Bonds – 10-Year Treasury Note Futures

Treasuries have run into support at the 38 percent retracement of the latest rally and an ascending trendline near 112.14. The contracts could stand to gain ahead of Tuesday's FOMC meeting, as the central bank is expected to cut rates. Immediate resistance is at 112-25, followed by 113-11. On the other hand, if the FOMC’s policy statement signals that the bank may not cut rates again in January, Treasuries could actually be weighed down by the end of the day.

FX – EUR/USD

EUR/USD has continued its rally since running into trendline support at 1.4525, as traders look ahead to the FOMC meeting on Tuesday. The meeting is widely expected to yield at least a 25bp cut to the federal funds rate, if not a 50bp cut. Any rate cut will serve to weaken the greenback at first, but the currency could rebound later if the policy statement suggests that a rate cut is not in store next month. However, traders should also consider the outside possibility that the FOMC may not cut the federal funds rate at all and will only decrease the discount rate. While the chances of this are small, the impact the decision would have on the dollar is significant as the markets consider a 25bp cut a sure thing. Resistance looms above near 1.4870, which could mark a turning point for any additional EUR/USD gains. Meanwhile, support sits below at 1.4600, with sharp declines (that could result from an unexpected rate decision) targeting trendline support near 1.4550.

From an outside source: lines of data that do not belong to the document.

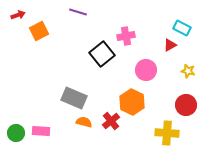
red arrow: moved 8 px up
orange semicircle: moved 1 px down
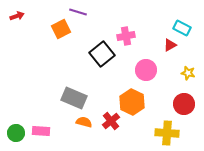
red arrow: moved 1 px left, 1 px down
orange square: moved 22 px right, 2 px up
yellow star: moved 2 px down
red circle: moved 2 px left, 1 px up
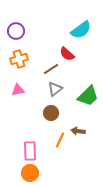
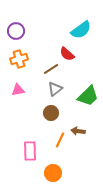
orange circle: moved 23 px right
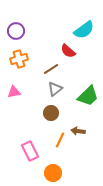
cyan semicircle: moved 3 px right
red semicircle: moved 1 px right, 3 px up
pink triangle: moved 4 px left, 2 px down
pink rectangle: rotated 24 degrees counterclockwise
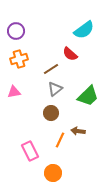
red semicircle: moved 2 px right, 3 px down
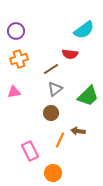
red semicircle: rotated 35 degrees counterclockwise
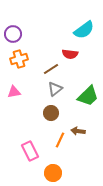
purple circle: moved 3 px left, 3 px down
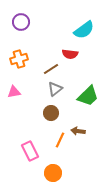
purple circle: moved 8 px right, 12 px up
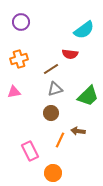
gray triangle: rotated 21 degrees clockwise
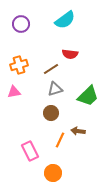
purple circle: moved 2 px down
cyan semicircle: moved 19 px left, 10 px up
orange cross: moved 6 px down
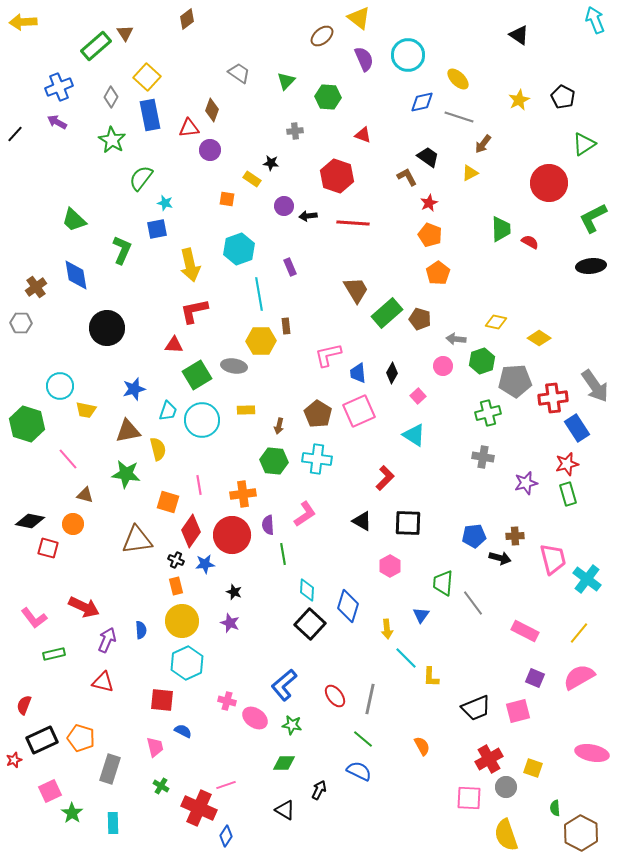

Equities – Dow Jones Industrial Average

The Dow’s rally may have been stopped short, or could be coming close to an end, as immediate resistance looms at 13,635 and additional resistance lies at 13,850. Indeed, expectations of a rate cut by the FOMC on Tuesday have fueled gains in the US equity markets, but where they go thereafter depends not only on the policy decision, but also the policy statement. A 25bp cut would support the Dow temporarily, while a 50bp cut could serve to fuel sharp gains for the index. However, how long those gains last depends on how severe the FOMC judges the strains in the financial market to be. Furthermore, whether equity market bulls stay in the game may depend on if the FOMC suggests that they will not cut rates again in January by noting that upside inflation risks outweigh downside risks to growth. The worst case scenario for the Dow is if the FOMC leaves the federal funds rate unchanged, as the markets essentially consider a 25bp cut a sure thing. Such a decision could allow the Dow to plummet back down towards 13,000.

Terri Belkas is a Currency Strategist at FXCM.